Homer Ransford Watson, painter (born 14 January 1855 in Doon, Canada West; died there 30 May 1936). Co-founder of the influential Canadian Art Club and an early president of the Royal Canadian Academy, and included in the collections of the likes of Queen Victoria and Lord Strathcona, Homer Watson was one of the most accomplished and successful Canadian artists of the late 19th and early 20th century.

Education, Influences and Early Career

Realizing early on that he wanted to be an artist, Watson sought the advice of Thomas Mower Martin and moved to Toronto in 1874. In Toronto, he worked part time with John A. Fraser and Henri Perré at the Notman-Fraser photography studio.
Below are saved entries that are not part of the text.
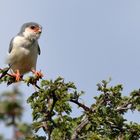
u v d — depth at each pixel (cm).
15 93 396
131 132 1302
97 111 1286
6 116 393
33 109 1227
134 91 1325
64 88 1218
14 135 393
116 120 1289
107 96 1330
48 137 1155
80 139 1177
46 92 1198
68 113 1319
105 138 1223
He copied paintings at the Toronto Normal School and met other artists, such as Lucius O’Brien. During a trip to New York in 1876, he absorbed the influence of Barbizon school pioneer George Inness and the Hudson River School.

Watson moved to England in 1887 and lived there for four years. In London, he met the painters Sir George Clausen and James Abbott McNeill Whistler, and admired the work of French painter Jean-Francois Millet and other Barbizon school painters as well as influential British landscape painter John Constable (Oscar Wilde, during a trip to Canada in 1882, called Watson the “Canadian Constable”). Internationally famous at the peak of his career, Watson developed a landscape style marked by honesty of purpose and a focus on the moods of nature. Many of his canvases depict the countryside around Kitchener, the trees, fields of grain, grazing cattle: the "Land of Thrift" much prized in pioneer society.

From early on in his career, Watson’s paintings were meticulously detailed, luminous and often possessed a mythic quality. Old Mill and Stream (1879) has a mill in the middle of the picture plane, a stream rushing past; on one side on a road in the foreground are two figures and a horse and cart beneath towering trees. Much of the picture is earth-toned, but the trees are lit from behind by sunlight and the horizon is dissolving in light. The Castellated Cliff (1879), on the other hand, is dark and spooky: two trees jut out from the river bank, blocking the setting sun, while on the opposite bank gnarled trees in fading light are set against a cliff whose blue-grey formations resemble the turrets and battlements of a medieval castle, giving the painting its name. Some of Watson’s later works are more overtly modernist, with a hint of the kind of romantic northern expressionism that had a significant impact on the members of the Group of Seven. Rushing Stream by Moonlight (1905), for instance, has a stream, white-water mirroring the moon’s white light, rushing into the painting’s foreground. The trees on the banks of the stream are dark and pitching, the moon above the dark treeline just visible in a break in clouds. Moonlight, Waning Winter (1924) has a still barren tree in the foreground, the moon bright, almost sun-like, in the sky, casting light down onto a landscape only half-covered in snow. In his later work, Watson moves away from a more idyllic, pastoral vision of nature.

Success, Later Life and Legacy

Homer Watson began exhibiting in 1878 but the purchase of his The Pioneer Mill for Queen Victoria at the first Royal Canadian Academy exhibit of 1880 brought early acclaim; the painting is still on view in the private quarters of Windsor Castle. Many significant canvases were completed by the end of the century: A Cornfield (1883), The Flood Gate (1900) and After the Rain (1883). His patrons included Lord Strathcona, governor general of Canada, James Ross, Oscar Wilde and many affluent Canadians. Watson and Edmund Morris founded the Canadian Art Club in 1907, hoping to replace imported European canvases with Canadian ones, and Watson was president until 1911. Watson was president of the Royal Canadian Academy, 191821. In 2005, Canada Post issued two postage stamps commemorating the 150th anniversary of Watson's birth, the 125th anniversary of the National Gallery of Canada and the 125th anniversary of the Royal Canadian Academy of Art, depicting Down in the Laurentides (1882) and The Flood Gate (190001). Homer Watson’s house in Doon now houses an art gallery which has many of his works in addition to those of the Doon School of Fine Arts.